### ЗАДАНИЕ
Что, согласно статье о стиле речи, провозгласил Виктор Гюго в разгаре романтизма?

Но я говорю здесь о стиле лишь в широком смысле этого слова, т. е. о
повышенном чувстве речи и признании законности ее эстетических критериев,
как об элементе общественного сознания. Флобер и какой-нибудь Jehan Rictus
{19} могут смотреть на силу французского языка и его красоту с совершенно
различных точек зрения, для Реми де Гурмона {20} в вопросе о стиле
определителем является природа, jusiV, тогда как для Альбала этот критерий
есть только JesiV {Условие, тезис (греч.).}, но при всей полярности
взглядов, направлений и вкусов в области речи для французского литератора
вопросы стиля никогда не будут так безразличны, как для нашего. Виктор Гюго
в разгаре романтизма провозгласил равенство всех слов французского языка
{22}, и этому прошло уже более полувека, а три года тому назад в
симфоническом собрании при мне ошикали комментатора Сен-Санса за слово
cathedralesque {Собороподобный (фр.).}, несмотря на то, что это слово было
понятно каждому слушателю. У французов есть стиль, и они ценят стильность, у
нас есть отдельные манеры писать, к которым мы относимся терпимо, если они
не очень отступают от привычной, но для стильности речи русскому сознанью
недостает еще многого. Нет у нас образцов речи, нет и ее литературных схем,
в виде ли речи академической, речи кафедры или речи сцены. Литературная
русская речь как бы висит в воздухе между журнальным волапюком и говореньем,
т. е. зыбкой беспредельностью великорусских наречий и поднаречий. Мало
помогает выработке русской речи и наша школьная теория поэзии, в которой все
еще царят Лессинг и Шиллер да еще со всеми ошибками изготовителей учебной
литературы. Но я не вижу ближайшей связи и между историко-генетическим
методом в исследовании словесных произведений и выработкой стиля, т. е.

### ВЫДЕРЖКА ИЗ ДАННЫХ
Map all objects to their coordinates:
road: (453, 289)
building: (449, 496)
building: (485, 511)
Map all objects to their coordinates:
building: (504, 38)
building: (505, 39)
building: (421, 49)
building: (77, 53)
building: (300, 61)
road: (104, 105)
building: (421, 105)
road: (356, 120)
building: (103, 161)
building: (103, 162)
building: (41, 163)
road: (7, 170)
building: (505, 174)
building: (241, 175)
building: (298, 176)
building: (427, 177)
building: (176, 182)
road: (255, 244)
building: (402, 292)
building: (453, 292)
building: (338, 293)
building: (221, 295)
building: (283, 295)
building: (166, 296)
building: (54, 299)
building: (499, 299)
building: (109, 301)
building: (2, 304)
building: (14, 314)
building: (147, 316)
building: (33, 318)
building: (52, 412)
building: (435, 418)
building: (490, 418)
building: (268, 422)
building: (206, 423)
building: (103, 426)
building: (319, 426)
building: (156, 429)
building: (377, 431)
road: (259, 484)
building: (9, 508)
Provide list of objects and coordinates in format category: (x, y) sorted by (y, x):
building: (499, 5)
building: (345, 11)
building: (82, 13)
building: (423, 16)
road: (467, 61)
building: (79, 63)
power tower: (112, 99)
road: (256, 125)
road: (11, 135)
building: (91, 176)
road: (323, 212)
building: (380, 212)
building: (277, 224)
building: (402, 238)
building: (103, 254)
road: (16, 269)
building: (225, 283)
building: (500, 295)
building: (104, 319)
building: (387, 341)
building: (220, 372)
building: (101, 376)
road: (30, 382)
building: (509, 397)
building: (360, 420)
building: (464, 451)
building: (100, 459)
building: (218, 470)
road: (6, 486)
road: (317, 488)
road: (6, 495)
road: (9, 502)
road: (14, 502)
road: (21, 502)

### ОТВЕТ НА ЗАДАНИЕ
Равенство всех слов французского языка.